Der Staat muss jede Ausgabe prüfen
So gerechtfertigt Schulden derzeit sind, so verantwortlich muss die Bundesregierung damit umgehen. Statt Geld mit der Gießkanne zu verteilen, muss sie dort investieren, wo es am meisten bringt. Jedes politische Projekt muss auf diese Prämisse abgeklopft werden. Unter diesem Gesichtspunkt würde eine staatliche Kaufprämie für Verbrenner zum Beispiel keinen Sinn machen. Besser angelegt wäre das Geld etwa in der Erforschung neuer Antriebe, was den Autokonzernen langfristig eine Perspektive gibt.

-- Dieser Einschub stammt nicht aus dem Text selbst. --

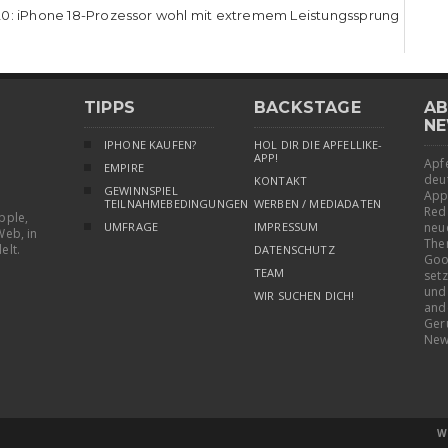
0: iPhone 18-Prozessor wohl mit extremem Leistungssprung
TIPPS
BACKSTAGE
AB
NE
IPHONE KAUFEN?
HOL DIR DIE APFELLIKE-
APP!
Apfe
EMPIRE
deu
KONTAKT
GEWINNSPIEL
App
TEILNAHMEBEDINGUNGEN
WERBEN / MEDIADATEN
Red
pple,
UMFRAGE
IMPRESSUM
neu
Web, in
The
elt.
DATENSCHUTZ
Goo
TEAM
setz
und
WIR SUCHEN DICH!
and
Ger
New
W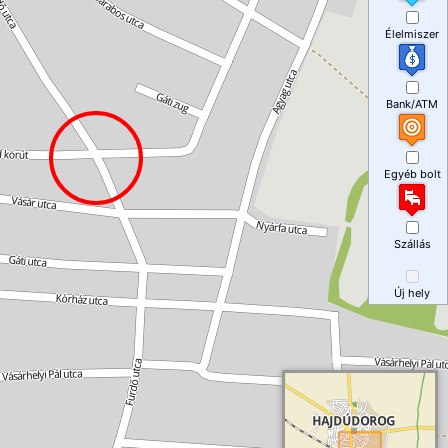
Élelmiszer
Bank/ATM
Egyéb bolt
Szállás
Új hely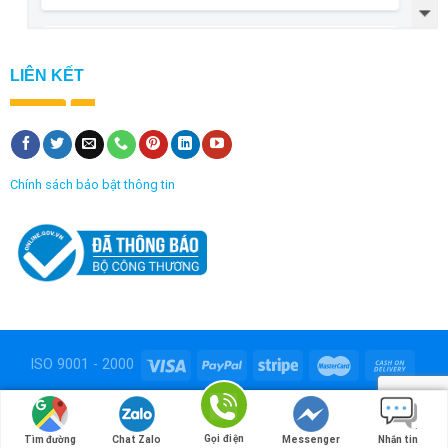
LIÊN KẾT
Chính sách bảo bật thông tin
ISO 9001 - 2000
Copyright 2026 ©
Công ty TNHH Bao bì nhựa Việt Thành
Thiết kế và duy trì bởi
Hoa Nong
Gọi điện
Tìm đường
Chat Zalo
Messenger
Nhắn tin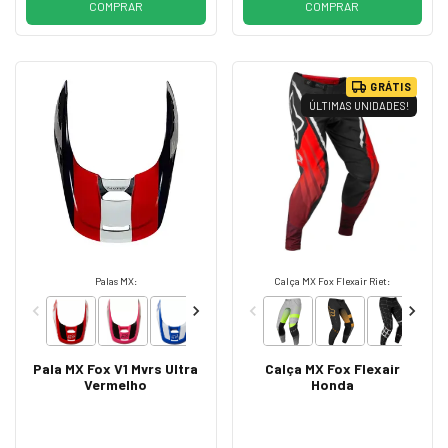
COMPRAR
COMPRAR
GRÁTIS
ÚLTIMAS UNIDADES!
Palas MX:
Calça MX Fox Flexair Riet:
Pala MX Fox V1 Mvrs Ultra
Calça MX Fox Flexair
Vermelho
Honda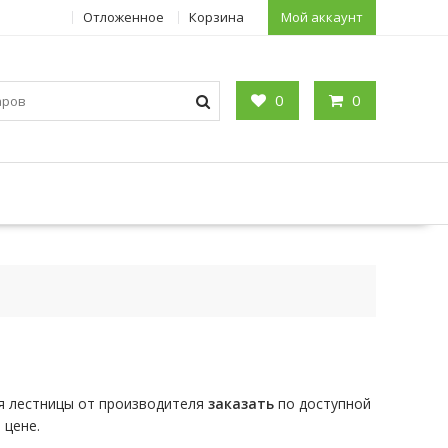
Отложенное
Корзина
Мой аккаунт
0
0
я лестницы от производителя
заказать
по доступной
 цене.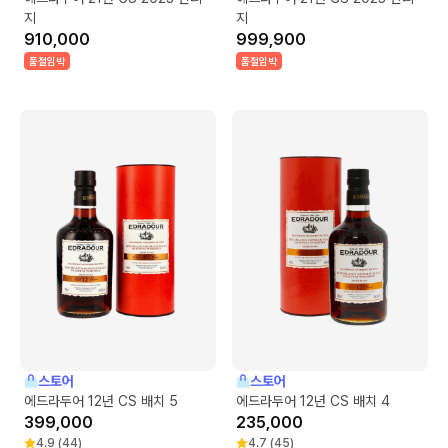
지
지
910,000
999,900
품절임박
품절임박
스토어
스토어
에드라두어 12년 CS 배치 5
에드라두어 12년 CS 배치 4
399,000
235,000
4.9
(
44
)
4.7
(
45
)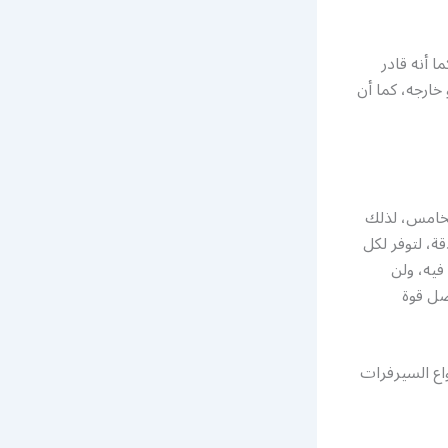
 أنه قادر
ارجه، كما أن
لخامس، لذلك
ة، لتوفر لكل
فيه، ولن
ضل قوة
اع السيرفرات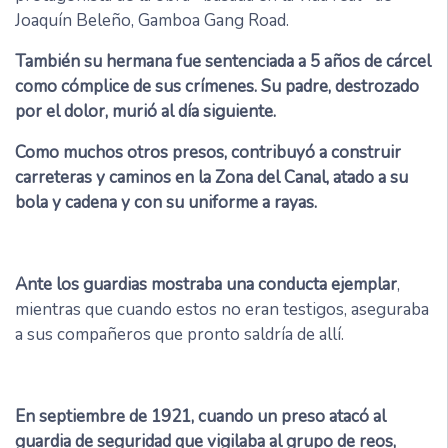
Joaquín Beleño, Gamboa Gang Road.
También su hermana fue sentenciada a 5 años de cárcel
como cómplice de sus crímenes. Su padre, destrozado
por el dolor, murió al día siguiente.
Como muchos otros presos, contribuyó a construir
carreteras y caminos en la Zona del Canal, atado a su
bola y cadena y con su uniforme a rayas.
Ante los guardias mostraba una conducta ejemplar
,
mientras que cuando estos no eran testigos, aseguraba
a sus compañeros que pronto saldría de allí.
En septiembre de 1921, cuando un preso atacó al
guardia de seguridad que vigilaba al grupo de reos,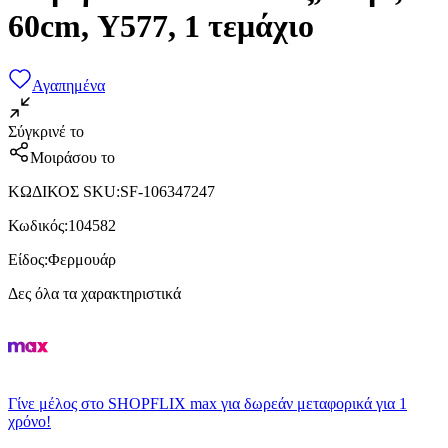
60cm, Υ577, 1 τεμάχιο
Αγαπημένα
Σύγκρινέ το
Μοιράσου το
ΚΩΔΙΚΟΣ SKU
:
SF-106347247
Κωδικός
:
104582
Είδος
:
Φερμουάρ
Δες όλα τα χαρακτηριστικά
Γίνε μέλος στο SHOPFLIX max για δωρεάν μεταφορικά για 1
χρόνο!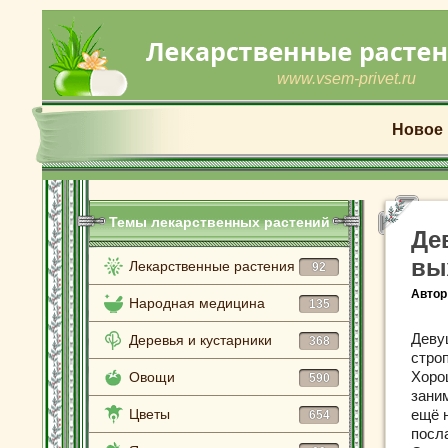
www.vsem-privet.ru
Новое
Темы лекарственных растений
Де
вы
Лекарственные растения
92
Автор
Народная медицина
135
Деву
Деревья и кустарники
368
стро
Хоро
Овощи
590
заним
Цветы
ещё 
654
посл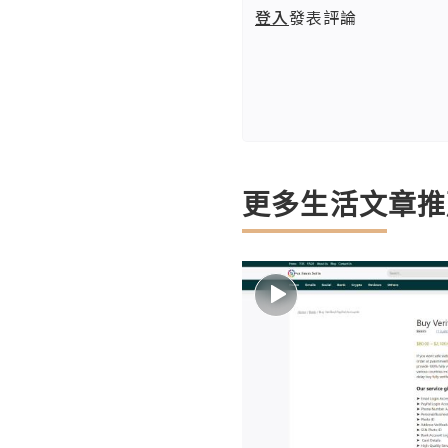
登入
發表評論
更多生活文章推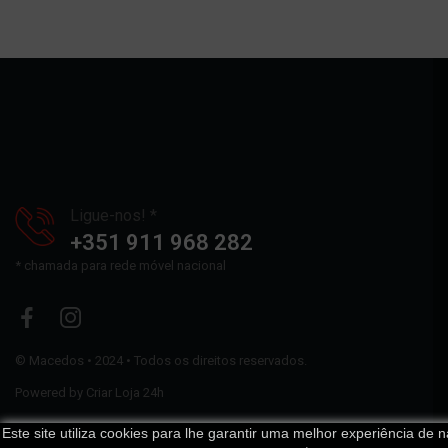
Ligue-nos! *
+351 911 968 282
* chamada para rede móvel nacional
©
Macedos
• 2024 • Todos os direitos reservados.
Powered by
Criar Loja 24h
Este site utiliza cookies para lhe garantir uma melhor experiência de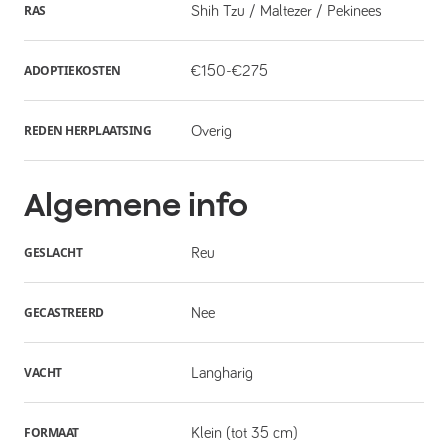
RAS
Shih Tzu / Maltezer / Pekinees
ADOPTIEKOSTEN
€150-€275
REDEN HERPLAATSING
Overig
Algemene info
GESLACHT
Reu
GECASTREERD
Nee
VACHT
Langharig
FORMAAT
Klein (tot 35 cm)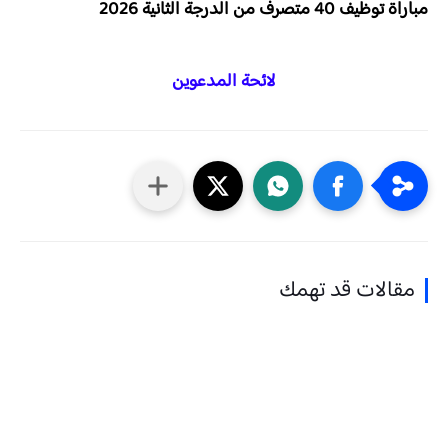
مباراة توظيف 40 متصرف من الدرجة الثانية 2026
لائحة المدعوين
مقالات قد تهمك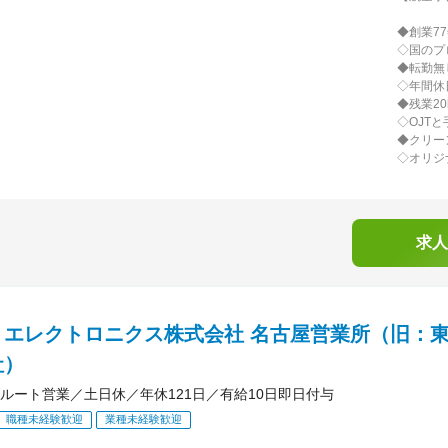
◆創業7
◇国のプ
◆転勤無
◇年間休
◆残業2
◇OJT
◆クリー
◇オリジ
求人
Ｉエレクトロニクス株式会社 名古屋営業所（旧：
社）
ルート営業／土日休／年休121日／有給10日即日付与
職種未経験歓迎
業種未経験歓迎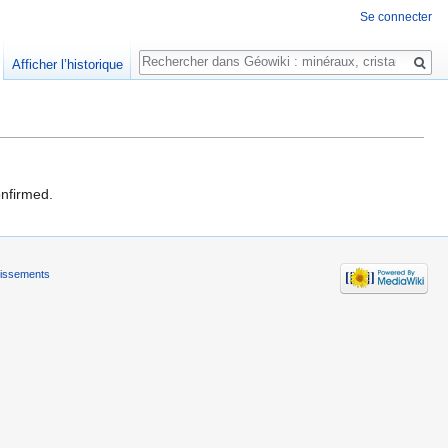
Se connecter
Rechercher
Afficher l’historique
onfirmed.
tissements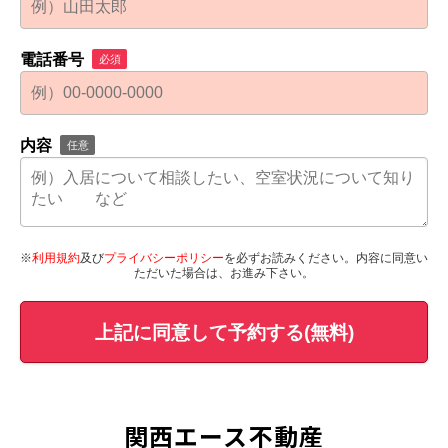
電話番号
必須
内容
任意
※
利用規約
及び
プライバシーポリシー
を必ずお読みください。内容に同意い
ただいた場合は、お進み下さい。
上記に同意して予約する(無料)
関西エース不動産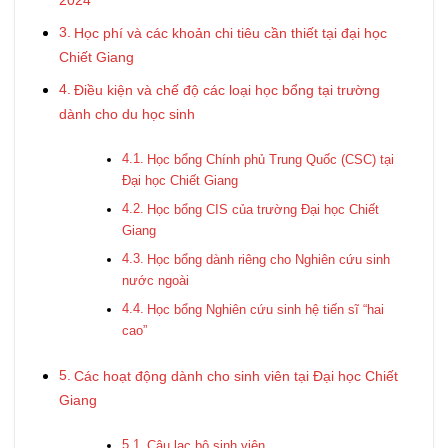
Học phí và các khoản chi tiêu cần thiết tại đại học
Chiết Giang
Điều kiện và chế độ các loại học bổng tại trường
dành cho du học sinh
Học bổng Chính phủ Trung Quốc (CSC) tại
Đại học Chiết Giang
Học bổng CIS của trường Đại học Chiết
Giang
Học bổng dành riêng cho Nghiên cứu sinh
nước ngoài
Học bổng Nghiên cứu sinh hệ tiến sĩ “hai
cao”
Các hoạt động dành cho sinh viên tại Đại học Chiết
Giang
Câu lạc bộ sinh viên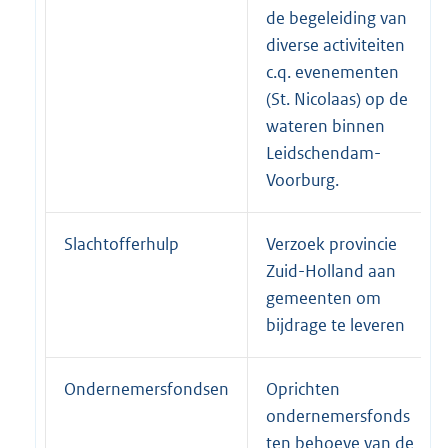
de begeleiding van
diverse activiteiten
c.q. evenementen
(St. Nicolaas) op de
wateren binnen
Leidschendam-
Voorburg.
Slachtofferhulp
Verzoek provincie
Zuid-Holland aan
gemeenten om
bijdrage te leveren
Ondernemersfondsen
Oprichten
ondernemersfonds
ten behoeve van de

Auch Maßnahmen wie der gerade ausgezahlte Kinderbonus sind problematisch. Statt den Familien zu helfen, die derzeit finanziell kaum über die Runden kommen, wird das Geld pauschal an alle ausgezahlt. So profitieren auch Familien, die sich eine private Kinderbetreuung und Laptops für den Nachwuchs leisten können. Die Folge: Bei den einen kommt zu wenig an, bei anderen zu viel. Der Finanzminister müsste bei solchen Entscheidungen den Buhmann spielen. Das ist seine politische Verantwortung.